> [FRAGMENT STRONY]
Jedną z najbardziej zdumiewających rzeczy w europejskiej i polskiej reklamie jest stereotypowe podejście do całych grup społecznych. Wiadomo, że jak higiena jakaś, to rozprawiają o niej kobietki.
Auta to już rzecz jasna domena panów. A tymczasem, to kobiety coraz częściej trzymają w garści domowe finanse i decydują też o zakupie auta. Podobnie jest ze srebrnym pokoleniem, które w polskich reklamach stereotypowo pojękuje z bólu, po czym naciera się cudownymi olejkami, łyka tabletki i popija czymś nie mniej cudownym. Jednym słowem zamiast srebrnego pokolenia mamy w reklamach getto pełne smętnych emerytów rodem z jakiegoś PRLu. Wręcz jakiś umysłowych inwalidów.

> [ZADANIE 1] Kto według tekstu o stereotypach w reklamie coraz częściej decyduje o zakupie auta?
> [ZADANIE 2] Wznów tekst o stereotypach w reklamie i pisz dalej, zaczynając po jego ostatnim zdaniu.

(Zapisane wpisy danych)

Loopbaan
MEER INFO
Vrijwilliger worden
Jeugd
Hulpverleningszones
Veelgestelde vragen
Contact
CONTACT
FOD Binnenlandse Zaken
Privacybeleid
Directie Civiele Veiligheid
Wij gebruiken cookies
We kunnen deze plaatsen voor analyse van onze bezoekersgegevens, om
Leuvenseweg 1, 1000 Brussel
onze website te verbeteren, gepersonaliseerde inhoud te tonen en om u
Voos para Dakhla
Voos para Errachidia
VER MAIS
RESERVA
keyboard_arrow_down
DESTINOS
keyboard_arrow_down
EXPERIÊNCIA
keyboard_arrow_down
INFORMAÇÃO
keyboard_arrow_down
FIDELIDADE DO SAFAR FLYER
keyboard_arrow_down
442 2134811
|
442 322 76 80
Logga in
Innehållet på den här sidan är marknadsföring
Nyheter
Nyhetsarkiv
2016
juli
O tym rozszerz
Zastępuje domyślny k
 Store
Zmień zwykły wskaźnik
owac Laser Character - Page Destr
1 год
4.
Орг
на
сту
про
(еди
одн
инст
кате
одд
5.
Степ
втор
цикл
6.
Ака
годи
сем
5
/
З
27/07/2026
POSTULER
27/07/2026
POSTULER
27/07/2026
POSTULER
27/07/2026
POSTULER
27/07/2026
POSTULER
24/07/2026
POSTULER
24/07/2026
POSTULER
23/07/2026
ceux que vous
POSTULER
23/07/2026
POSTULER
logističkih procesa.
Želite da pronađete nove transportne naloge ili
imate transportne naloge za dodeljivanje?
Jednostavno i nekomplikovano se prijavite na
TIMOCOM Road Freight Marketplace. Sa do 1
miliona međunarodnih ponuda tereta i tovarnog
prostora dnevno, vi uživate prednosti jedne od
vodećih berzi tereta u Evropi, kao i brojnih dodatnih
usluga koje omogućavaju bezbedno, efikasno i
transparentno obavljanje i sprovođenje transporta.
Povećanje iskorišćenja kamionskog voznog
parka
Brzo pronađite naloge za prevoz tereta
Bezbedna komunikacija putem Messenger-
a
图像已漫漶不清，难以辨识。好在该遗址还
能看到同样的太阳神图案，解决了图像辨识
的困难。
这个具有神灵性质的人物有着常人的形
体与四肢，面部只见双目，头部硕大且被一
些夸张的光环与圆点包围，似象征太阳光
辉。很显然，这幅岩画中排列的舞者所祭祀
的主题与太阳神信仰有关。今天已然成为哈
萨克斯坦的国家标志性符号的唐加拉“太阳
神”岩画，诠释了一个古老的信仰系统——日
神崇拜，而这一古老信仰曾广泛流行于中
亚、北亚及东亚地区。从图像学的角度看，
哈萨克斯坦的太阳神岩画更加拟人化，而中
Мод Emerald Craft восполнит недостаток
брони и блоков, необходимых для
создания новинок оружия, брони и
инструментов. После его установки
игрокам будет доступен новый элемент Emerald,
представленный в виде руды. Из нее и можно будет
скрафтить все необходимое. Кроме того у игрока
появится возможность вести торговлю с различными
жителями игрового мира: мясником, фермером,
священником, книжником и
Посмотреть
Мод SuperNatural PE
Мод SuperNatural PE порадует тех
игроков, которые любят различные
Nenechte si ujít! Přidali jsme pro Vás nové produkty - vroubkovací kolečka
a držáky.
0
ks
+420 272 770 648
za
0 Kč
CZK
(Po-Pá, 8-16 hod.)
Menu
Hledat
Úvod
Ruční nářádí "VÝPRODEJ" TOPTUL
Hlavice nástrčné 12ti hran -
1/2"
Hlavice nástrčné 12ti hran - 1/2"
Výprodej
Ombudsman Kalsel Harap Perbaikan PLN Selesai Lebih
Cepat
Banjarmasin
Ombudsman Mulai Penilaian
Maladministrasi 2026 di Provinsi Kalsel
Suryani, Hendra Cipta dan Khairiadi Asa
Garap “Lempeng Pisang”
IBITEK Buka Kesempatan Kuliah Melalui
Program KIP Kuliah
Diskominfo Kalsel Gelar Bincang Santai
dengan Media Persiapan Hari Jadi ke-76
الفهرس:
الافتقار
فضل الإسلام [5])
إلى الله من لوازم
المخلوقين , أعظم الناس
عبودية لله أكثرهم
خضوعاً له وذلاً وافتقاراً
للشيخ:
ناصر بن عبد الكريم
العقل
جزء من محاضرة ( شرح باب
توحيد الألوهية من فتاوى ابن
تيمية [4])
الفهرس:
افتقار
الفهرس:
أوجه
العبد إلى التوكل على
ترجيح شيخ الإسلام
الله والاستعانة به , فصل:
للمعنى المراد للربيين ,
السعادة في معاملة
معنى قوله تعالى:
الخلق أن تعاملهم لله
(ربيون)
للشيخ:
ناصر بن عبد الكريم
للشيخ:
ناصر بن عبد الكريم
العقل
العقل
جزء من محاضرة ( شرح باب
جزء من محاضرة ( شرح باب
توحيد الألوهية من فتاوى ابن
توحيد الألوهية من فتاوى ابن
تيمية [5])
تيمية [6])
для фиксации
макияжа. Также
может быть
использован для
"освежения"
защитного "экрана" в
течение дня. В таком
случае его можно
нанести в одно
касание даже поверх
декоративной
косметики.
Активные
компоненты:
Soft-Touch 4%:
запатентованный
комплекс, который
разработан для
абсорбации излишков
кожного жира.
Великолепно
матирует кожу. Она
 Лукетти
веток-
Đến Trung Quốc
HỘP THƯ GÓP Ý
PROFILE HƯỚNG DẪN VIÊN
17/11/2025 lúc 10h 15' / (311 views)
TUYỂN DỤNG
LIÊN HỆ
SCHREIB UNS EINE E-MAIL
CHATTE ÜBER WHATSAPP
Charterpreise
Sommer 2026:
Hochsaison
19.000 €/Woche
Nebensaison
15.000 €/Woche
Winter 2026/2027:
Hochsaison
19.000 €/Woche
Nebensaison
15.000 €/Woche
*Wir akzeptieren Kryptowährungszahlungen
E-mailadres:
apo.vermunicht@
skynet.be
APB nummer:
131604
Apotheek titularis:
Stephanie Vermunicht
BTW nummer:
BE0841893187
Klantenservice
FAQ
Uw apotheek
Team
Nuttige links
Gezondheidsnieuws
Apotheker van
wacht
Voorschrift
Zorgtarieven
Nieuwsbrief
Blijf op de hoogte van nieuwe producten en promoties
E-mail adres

> [ODPOWIEDŹ 1] Kobiety.

> [ODPOWIEDŹ 2]
To dziwne, bo reklamy tworzą raczej ludzie młodzi, którzy powinni wiedzieć, że dzisiejsze pokolenie +55 w ciągu ostatnich lat zmieniło się, odmłodniało i jest uśmiechnięte. Dziesięć lat temu uprawianiem sportu zajmowało się 28% "srebrnych" Polaków i Polek, teraz 42%, podróżowało odpowiednio 24 i 40%. Srebrne pokolenia ma też całkiem pękate portfele. Więc skąd się bierze ta reklamowa gettowość? Nie wiem, może ze źle rozumianego kultu młodości?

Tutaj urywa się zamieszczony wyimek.